Mein kleiner Babyjunge ist nun schon 2 1/2 Monate alt und ein Wonneproppen. Und immer mehr hatte ich das Gefühl, er mag die halbliegende Position im Arm zum Pinkeln nicht mehr.
Also halten wir jetzt klassisch so…

… über Töpfchen, Waschbecken oder zwischen meinen Beinen auf der Toilette mit Blick zum Klodeckel ab. Es klappt super.

Viele windel-/backupfreie Zeiten versuche ich so oft es geht einzubauen und lasse mein Kind unten rum ohne, besonders wenn ich allein mit ihm daheim bin oder ihn einfach im Tragetuch habe. Somit kommen wir schon mal auf windelfreie 8-10 Stunden am Tag.

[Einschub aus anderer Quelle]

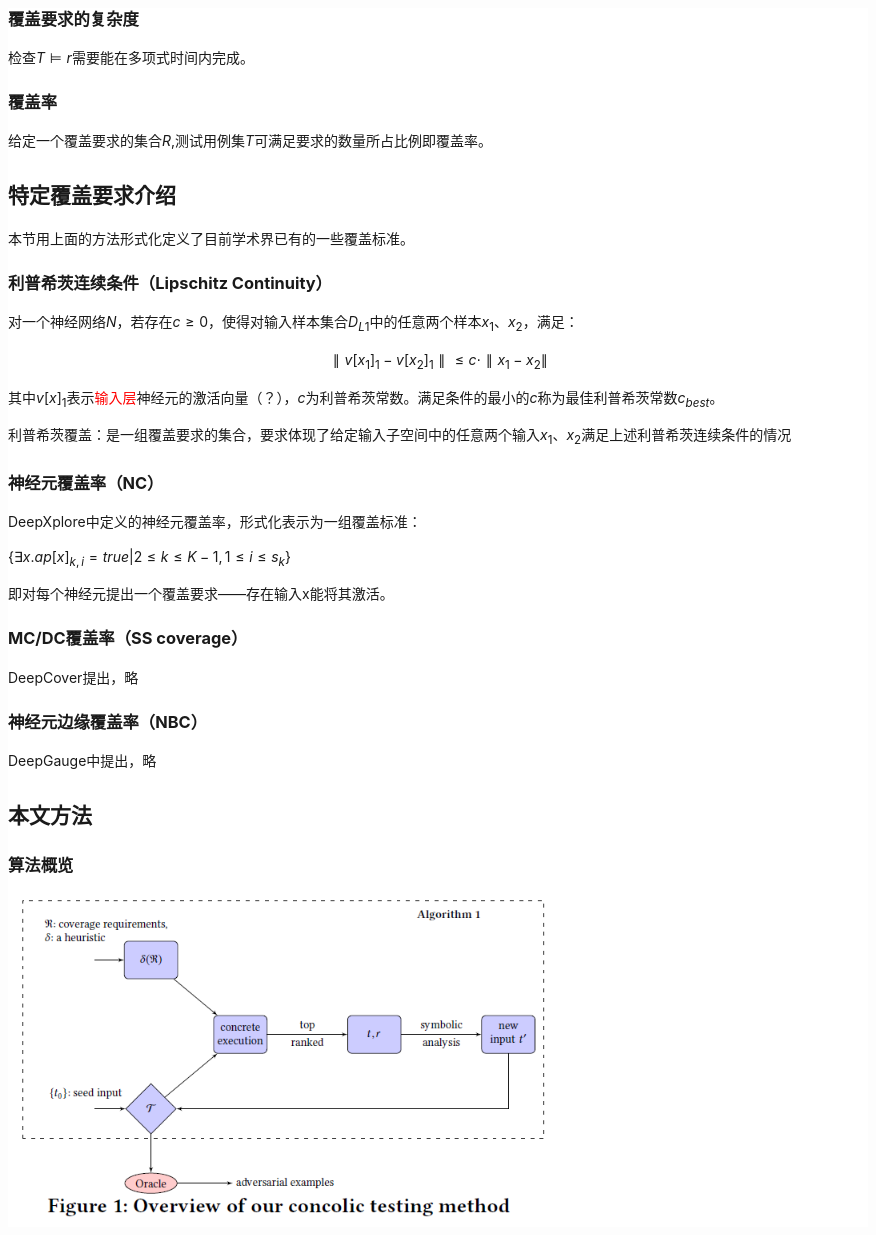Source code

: ### 覆盖要求的复杂度

检查$T \vDash r$需要能在多项式时间内完成。

### 覆盖率

给定一个覆盖要求的集合$R$,测试用例集$T$可满足要求的数量所占比例即覆盖率。



## 特定覆盖要求介绍

本节用上面的方法形式化定义了目前学术界已有的一些覆盖标准。

### 利普希茨连续条件（Lipschitz Continuity）

对一个神经网络$N$，若存在$c\geq0$，使得对输入样本集合$D_{L1}$中的任意两个样本$x_1$、$x_2$，满足：

$$\parallel v[x_1]_1-v[x_2]_1 \parallel \leq c \cdot \parallel x_1-x_2 \parallel$$

其中$v[x]_1$表示<font color='red'>输入层</font>神经元的激活向量（？），$c$为利普希茨常数。满足条件的最小的$c$称为最佳利普希茨常数$c_{best}$。

利普希茨覆盖：是一组覆盖要求的集合，要求体现了给定输入子空间中的任意两个输入$x_1$、$x_2$满足上述利普希茨连续条件的情况

### 神经元覆盖率（NC）

DeepXplore中定义的神经元覆盖率，形式化表示为一组覆盖标准：

$\{\exists x.ap[x]_{k,i}=true|2\leq k \leq K-1,1 \leq i \leq s_k\}$

即对每个神经元提出一个覆盖要求——存在输入x能将其激活。

### MC/DC覆盖率（SS coverage）

DeepCover提出，略

### 神经元边缘覆盖率（NBC）

DeepGauge中提出，略



## 本文方法

### 算法概览

<img src="DeepConcolic/overview.png" alt="overview" style="zoom:80%;" />
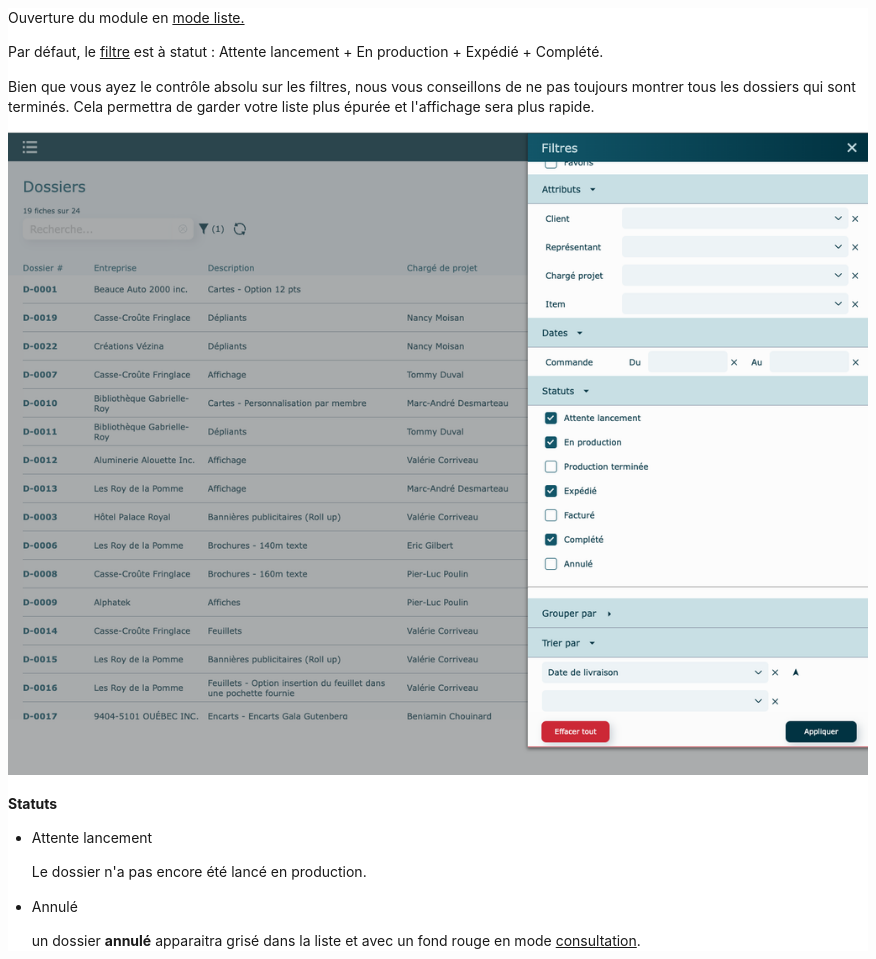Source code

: Ouverture du module en [mode liste.](../fonctionnalites-generales/navigation.md#mode-liste)

Par défaut, le [filtre](../fonctionnalites-generales/navigation.md#filtres-tris) est à statut : Attente lancement + En production + Expédié + Complété.

Bien que vous ayez le contrôle absolu sur les filtres, nous vous conseillons de ne pas toujours montrer tous les dossiers qui sont terminés. Cela permettra de garder votre liste plus épurée et l'affichage sera plus rapide.

![](../../static/img/Dossiers_02.png)

**Statuts**

- Attente lancement

  Le dossier n'a pas encore été lancé en production.

- Annulé

  un dossier **annulé** apparaitra grisé dans la liste et avec un fond rouge en mode [consultation](../fonctionnalites-generales/navigation.md#mode-consultation).
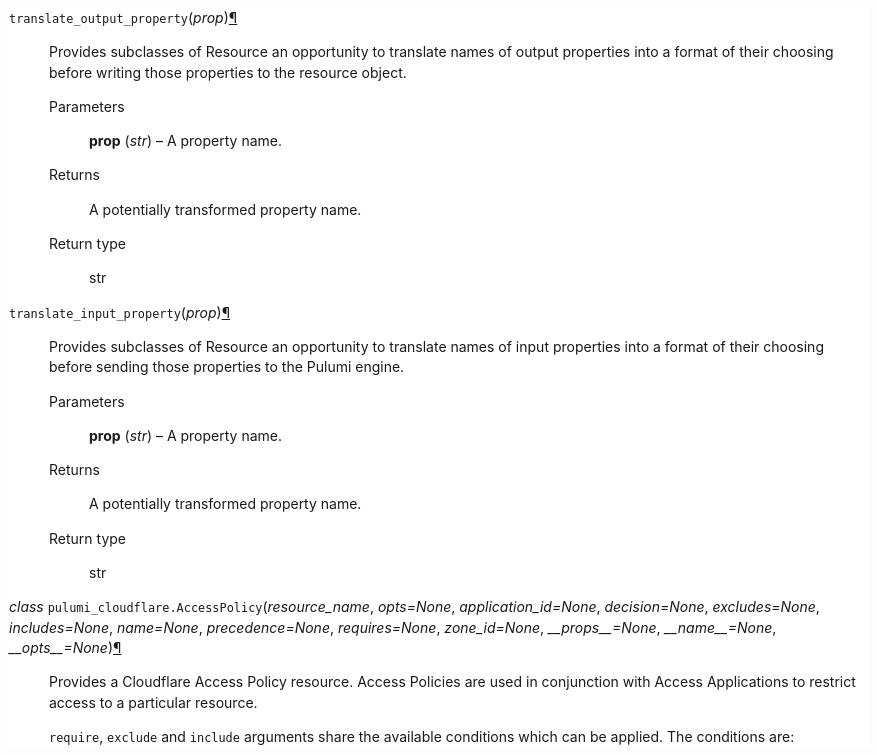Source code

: </ul>
</dd></dl>

<dl class="method">
<dt id="pulumi_cloudflare.AccessIdentityProvider.translate_output_property">
<code class="sig-name descname">translate_output_property</code><span class="sig-paren">(</span><em class="sig-param">prop</em><span class="sig-paren">)</span><a class="headerlink" href="#pulumi_cloudflare.AccessIdentityProvider.translate_output_property" title="Permalink to this definition">¶</a></dt>
<dd><p>Provides subclasses of Resource an opportunity to translate names of output properties
into a format of their choosing before writing those properties to the resource object.</p>
<dl class="field-list simple">
<dt class="field-odd">Parameters</dt>
<dd class="field-odd"><p><strong>prop</strong> (<em>str</em>) – A property name.</p>
</dd>
<dt class="field-even">Returns</dt>
<dd class="field-even"><p>A potentially transformed property name.</p>
</dd>
<dt class="field-odd">Return type</dt>
<dd class="field-odd"><p>str</p>
</dd>
</dl>
</dd></dl>

<dl class="method">
<dt id="pulumi_cloudflare.AccessIdentityProvider.translate_input_property">
<code class="sig-name descname">translate_input_property</code><span class="sig-paren">(</span><em class="sig-param">prop</em><span class="sig-paren">)</span><a class="headerlink" href="#pulumi_cloudflare.AccessIdentityProvider.translate_input_property" title="Permalink to this definition">¶</a></dt>
<dd><p>Provides subclasses of Resource an opportunity to translate names of input properties into
a format of their choosing before sending those properties to the Pulumi engine.</p>
<dl class="field-list simple">
<dt class="field-odd">Parameters</dt>
<dd class="field-odd"><p><strong>prop</strong> (<em>str</em>) – A property name.</p>
</dd>
<dt class="field-even">Returns</dt>
<dd class="field-even"><p>A potentially transformed property name.</p>
</dd>
<dt class="field-odd">Return type</dt>
<dd class="field-odd"><p>str</p>
</dd>
</dl>
</dd></dl>

</dd></dl>

<dl class="class">
<dt id="pulumi_cloudflare.AccessPolicy">
<em class="property">class </em><code class="sig-prename descclassname">pulumi_cloudflare.</code><code class="sig-name descname">AccessPolicy</code><span class="sig-paren">(</span><em class="sig-param">resource_name</em>, <em class="sig-param">opts=None</em>, <em class="sig-param">application_id=None</em>, <em class="sig-param">decision=None</em>, <em class="sig-param">excludes=None</em>, <em class="sig-param">includes=None</em>, <em class="sig-param">name=None</em>, <em class="sig-param">precedence=None</em>, <em class="sig-param">requires=None</em>, <em class="sig-param">zone_id=None</em>, <em class="sig-param">__props__=None</em>, <em class="sig-param">__name__=None</em>, <em class="sig-param">__opts__=None</em><span class="sig-paren">)</span><a class="headerlink" href="#pulumi_cloudflare.AccessPolicy" title="Permalink to this definition">¶</a></dt>
<dd><p>Provides a Cloudflare Access Policy resource. Access Policies are used
in conjunction with Access Applications to restrict access to a
particular resource.</p>
<p><code class="docutils literal notranslate"><span class="pre">require</span></code>, <code class="docutils literal notranslate"><span class="pre">exclude</span></code> and <code class="docutils literal notranslate"><span class="pre">include</span></code> arguments share the available
conditions which can be applied. The conditions are:</p>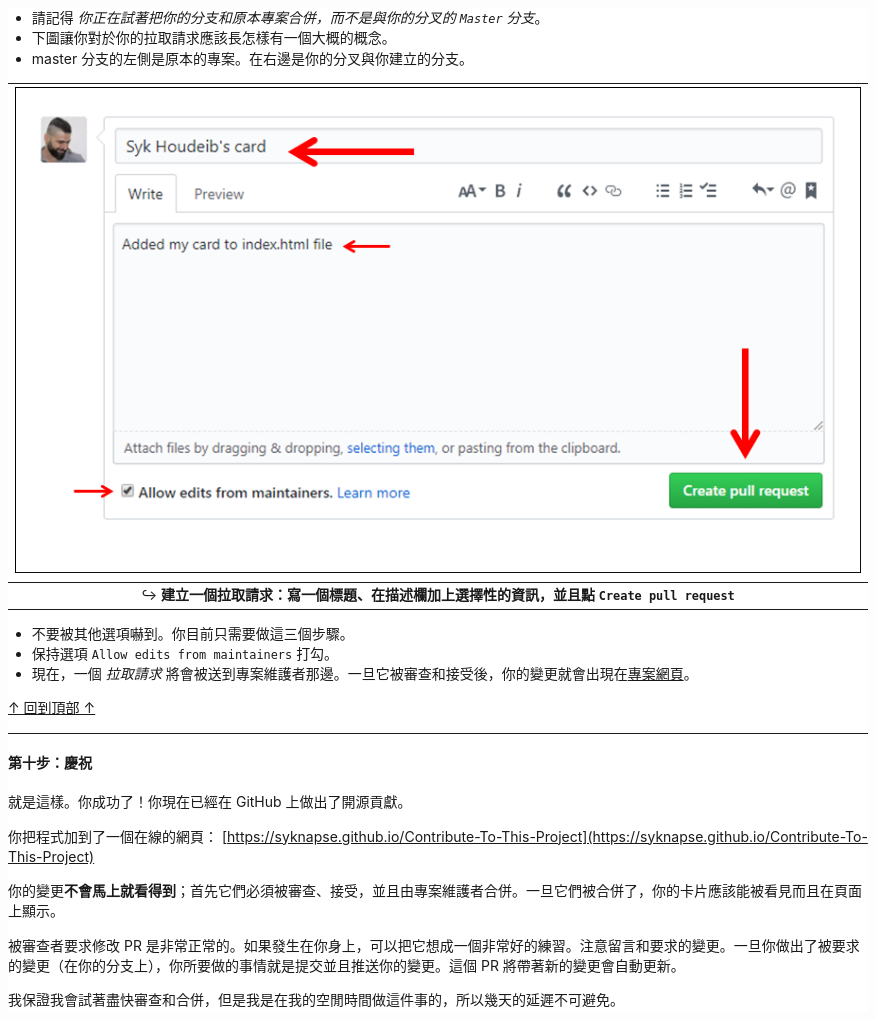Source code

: - 請記得 _你正在試著把你的分支和原本專案合併，而不是與你的分叉的 `Master` 分支_。
- 下圖讓你對於你的拉取請求應該長怎樣有一個大概的概念。
- master 分支的左側是原本的專案。在右邊是你的分叉與你建立的分支。

|                   ![Submit a Pull Request](/readme-only/pull-request-open.PNG "Click the green button. Don't be scared!")                    |
| :-----------------------------------------------------------------------------------------------------------------------------------------: |
| :arrow_right_hook: **建立一個拉取請求：寫一個標題、在描述欄加上選擇性的資訊，並且點 `Create pull request`** |

- 不要被其他選項嚇到。你目前只需要做這三個步驟。
- 保持選項 `Allow edits from maintainers` 打勾。
- 現在，一個 _拉取請求_ 將會被送到專案維護者那邊。一旦它被審查和接受後，你的變更就會出現在[專案網頁](https://syknapse.github.io/Contribute-To-This-Project 'Contribute To This Project web page')。

[↑ 回到頂部 ↑](#索引表)

---

#### 第十步：慶祝

就是這樣。你成功了！你現在已經在 GitHub 上做出了開源貢獻。

你把程式加到了一個在線的網頁： [https://syknapse.github.io/Contribute-To-This-Project](https://syknapse.github.io/Contribute-To-This-Project)

你的變更**不會馬上就看得到**；首先它們必須被審查、接受，並且由專案維護者合併。一旦它們被合併了，你的卡片應該能被看見而且在頁面上顯示。

被審查者要求修改 PR 是非常正常的。如果發生在你身上，可以把它想成一個非常好的練習。注意留言和要求的變更。一旦你做出了被要求的變更（在你的分支上），你所要做的事情就是提交並且推送你的變更。這個 PR 將帶著新的變更會自動更新。

我保證我會試著盡快審查和合併，但是我是在我的空閒時間做這件事的，所以幾天的延遲不可避免。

Bin ich beschäftigt und er strampelt mal frei auf seiner Decke, kommt eine Stoff-/Mullwindel drunter oder ich ziehe ihn komplett an (Mullwindel mit Snappi fixiert, darüber eine Wollhose/-strumpfhose – nicht „wasserdicht“, aber ich wechsel in kürzester Zeit, weil er meckert und Wolle ist einfach klasse!).

Auswärts
mit unbestimmter Zeit und Ziel sowie Großkind mit dabei gibt es die Wegwerfwindel.

Nachts
bekommt er wie gehabt Mullwindel plus Disana Wollüberhose an und wird abgehalten, wenn ich zum Stillen richtig wach bin oder er mich mittels meckern, knurren wach macht. In einem Zeitraum von circa 21 bis 6 Uhr stillt und pinkelt er ungefähr dreimal.